Same with oil and peak oil. We'll never run out of oil.
Ehrlich thought need would exceed afford at scale. And that it would have massive societal repercussions. Well, it just didn't historically, and there's no reason to believe the (misnamed) rare earths and metallic ores are limiting things for any reason other than price motivation.
This last decade we had a temporary chip shortage affect car production rates worldwide. Localised supply chains for Diesel additive have been a problem. There were discussions about ring fencing nitrate fertiliser as a strategic supply. None of these are "limits to growth" stories. Capital investment followed.
That said, the price of copper spiked enough to make people start stealing it again worldwide.

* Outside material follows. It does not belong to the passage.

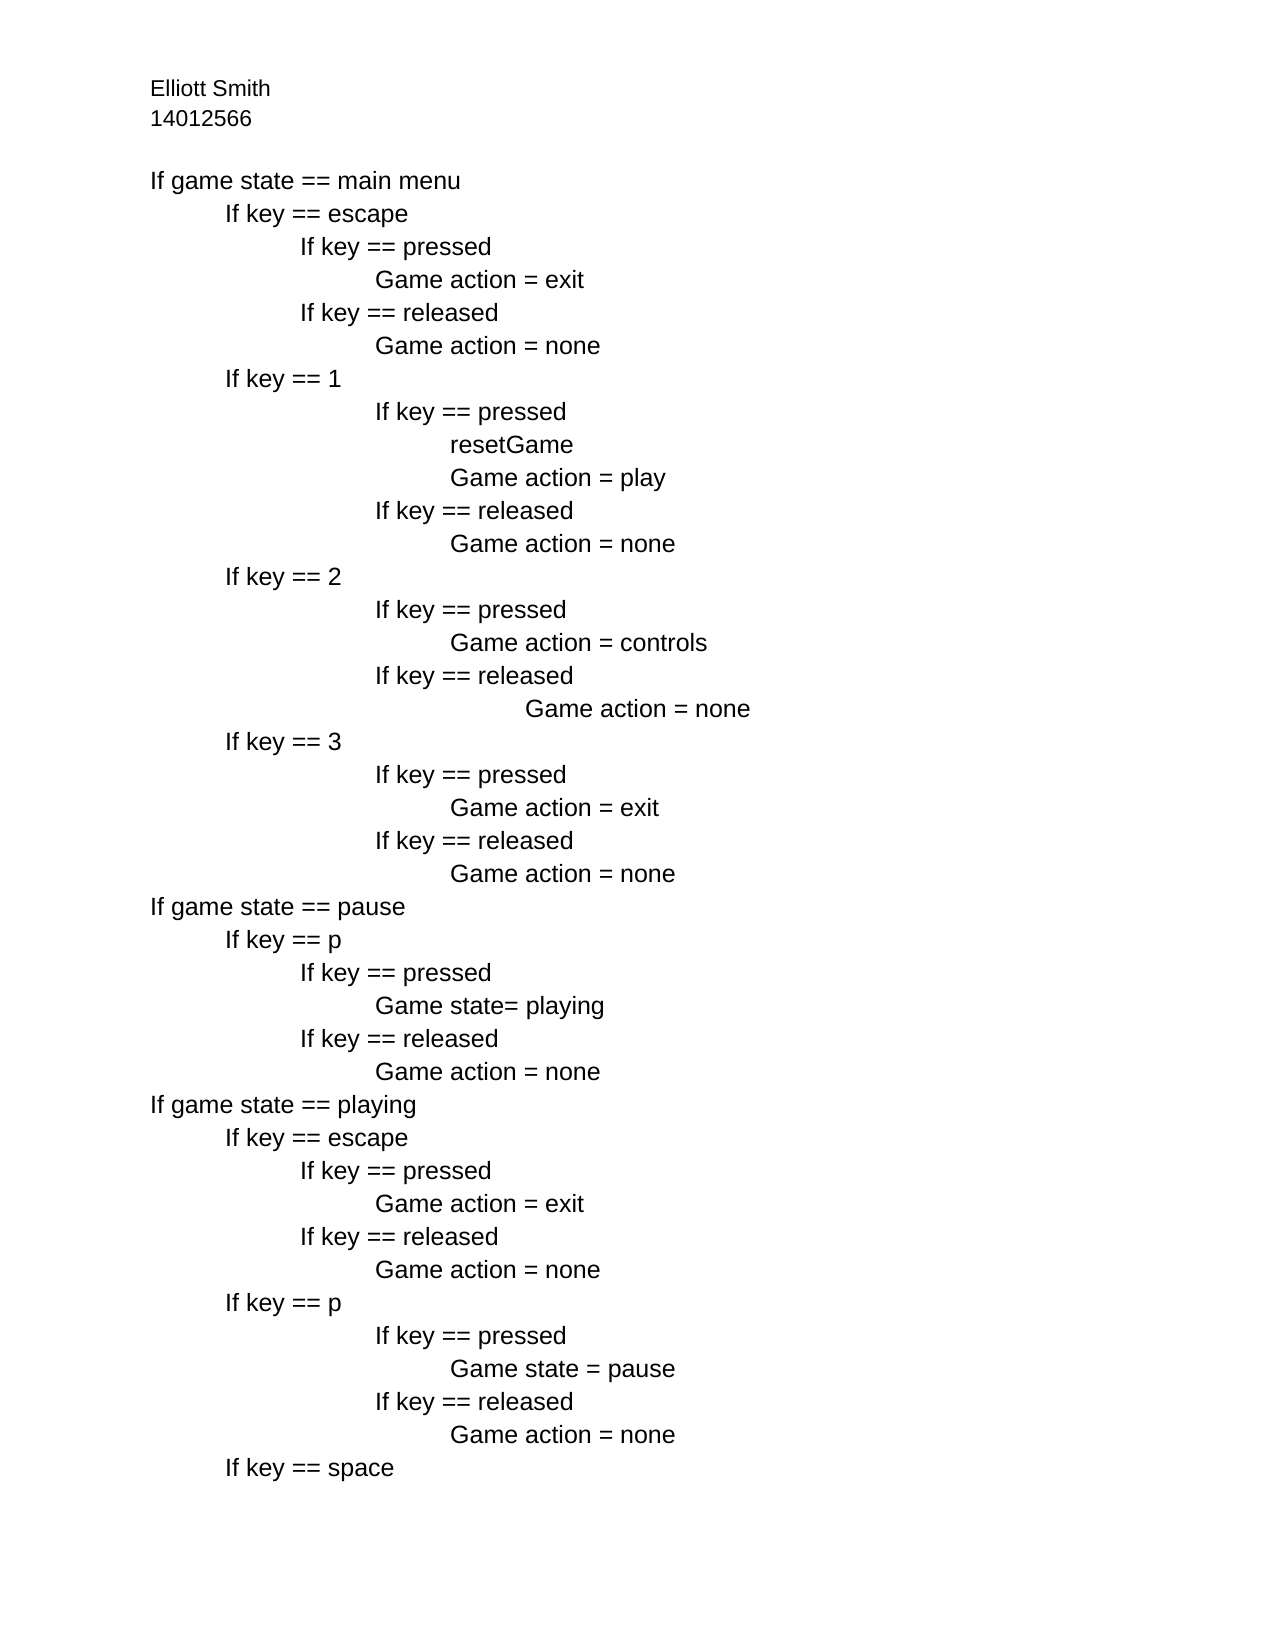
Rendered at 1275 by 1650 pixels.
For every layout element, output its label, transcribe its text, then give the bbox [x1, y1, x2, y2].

"Australia’s shortage of diesel additive Adblue is serious, but we can stop it going critical" (December 12, 2021)
<https://theconversation.com/australias-shortage-of-diesel-ad...>
But then, we definitely don't want to burn all fossil fuels there are, because that would be catastrophic for the climate. Nevertheless, as long as it is profitable to do so we will. So we'll never run out of oil, and that is, in truth, unfortunate.
In the same manner, we'll never run out of minerals, which is also pretty unfortunate because mining is somewhat environmentally damaging.
At one level it's a truism, if you wind up with price the main constraint on something, if it is substitutable you will go to a cheaper substitute, when price exceeds some threshold but that threshold is variant to circumstance, and the consequences of substitution also come to play.
[https://wolfstreet.com/2021/03/30/the-most-splendid-housing-...], [https://www.pgpf.org/article/why-are-americans-paying-more-f...]
Average Housing costs as a multiple of average salary are at 10x, and increasing. Roughly where they were in the 80’s during hyper inflation.
Healthcare spend has increasing from 5% of GDP in ‘62 to 17% of GDP in 2022.
Education cost data is similarly insane - [https://educationdata.org/average-cost-of-college#:~:text=Th....]
With an average 4 year degree (living on campus) costing > $100k.
If you need a study to tell you traffic is terrible right now, you might just have no idea what’s happening.